Complementing Siri's enhanced capabilities is the introduction of Visual Intelligence to Mac, a feature previously seen on iPhones. This allows Siri to analyze what's on your screen, whether it's the entire display or a selected portion. By using keyboard shortcuts like Command + Shift + Space or Command + Shift + 6, users can capture screen areas for Siri to process. Visual Intelligence can identify objects, summarize content, translate text, extract information for calendar entries, and answer questions about visual data. New additions include nutritional information for food items and bill splitting assistance.

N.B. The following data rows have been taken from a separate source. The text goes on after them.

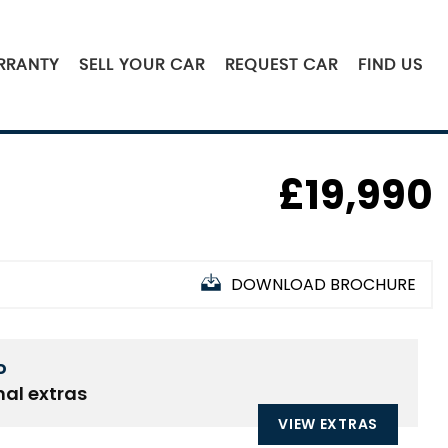
RRANTY
SELL YOUR CAR
REQUEST CAR
FIND US
£19,990
DOWNLOAD BROCHURE
D
nal extras
VIEW EXTRAS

The 'Write with Siri' feature offers system-wide writing assistance, building upon existing Apple Intelligence tools. Siri can now compose entire emails or messages, offer writing feedback, suggest word substitutions, and perform other editing tasks. Users can invoke this by right-clicking within an app and selecting "Ask Siri." For blank documents, Siri can generate content based on natural language prompts. Crucially, Siri can analyze a user's past communications to tailor responses in their unique writing style. macOS Golden Gate also expands system-wide spell checking to include grammar suggestions.

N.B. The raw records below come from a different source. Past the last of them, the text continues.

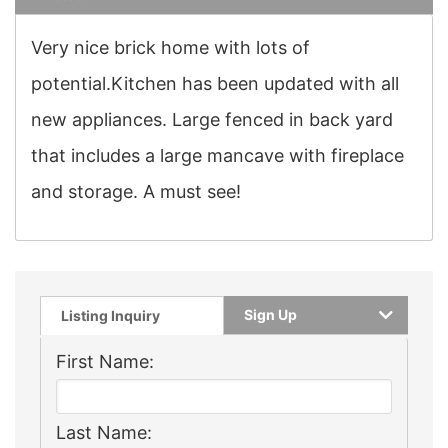
Very nice brick home with lots of
potential.Kitchen has been updated with all
new appliances. Large fenced in back yard
that includes a large mancave with fireplace
and storage. A must see!
Sign Up
Listing Inquiry
First Name:
Last Name:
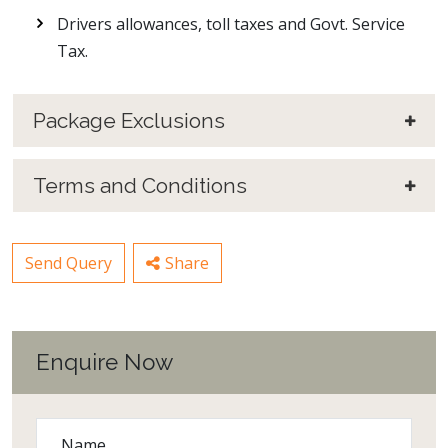
Drivers allowances, toll taxes and Govt. Service
Tax.
Package Exclusions
Terms and Conditions
Send Query
Share
Enquire Now
Name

iPhone Mirroring allows users to resize the mirroring window, adapting it to various app requirements and screen orientations. The Shortcuts app has been simplified, enabling users to create complex shortcuts using natural language descriptions, with AI generating the shortcut for user refinement. Safari also sees improvements, including customizable extensions created via AI by simply describing desired functionality. For instance, users can create extensions to display reading times, close duplicate tabs, or set focus timers. Intelligent tab grouping automatically categorizes related tabs, and a new notification system alerts users to changes on monitored webpages.
Beyond these user-facing features, Apple has implemented significant performance improvements across macOS Golden Gate. Underlying code has been optimized to speed up animations, interactions, and overall system responsiveness. File transfers via AirDrop are quicker, browsing network devices is more fluid, and window stability is enhanced, particularly with external displays. Messages sync faster and more reliably. The search foundation for core apps like Spotlight, Photos, Mail, and Messages has been rebuilt, leading to quicker indexing and more relevant search results, including an improved ranking system in Mail.
To install the macOS Golden Gate public beta, users must sign up on Apple's beta testing website. Once registered, the beta can be accessed and installed via System Settings > General > Software Update. It's important to note that macOS Golden Gate requires Macs with an M1 chip or later, and a new A18 Pro MacBook Neo. Older Intel-based Macs will not support this update or its advanced AI features.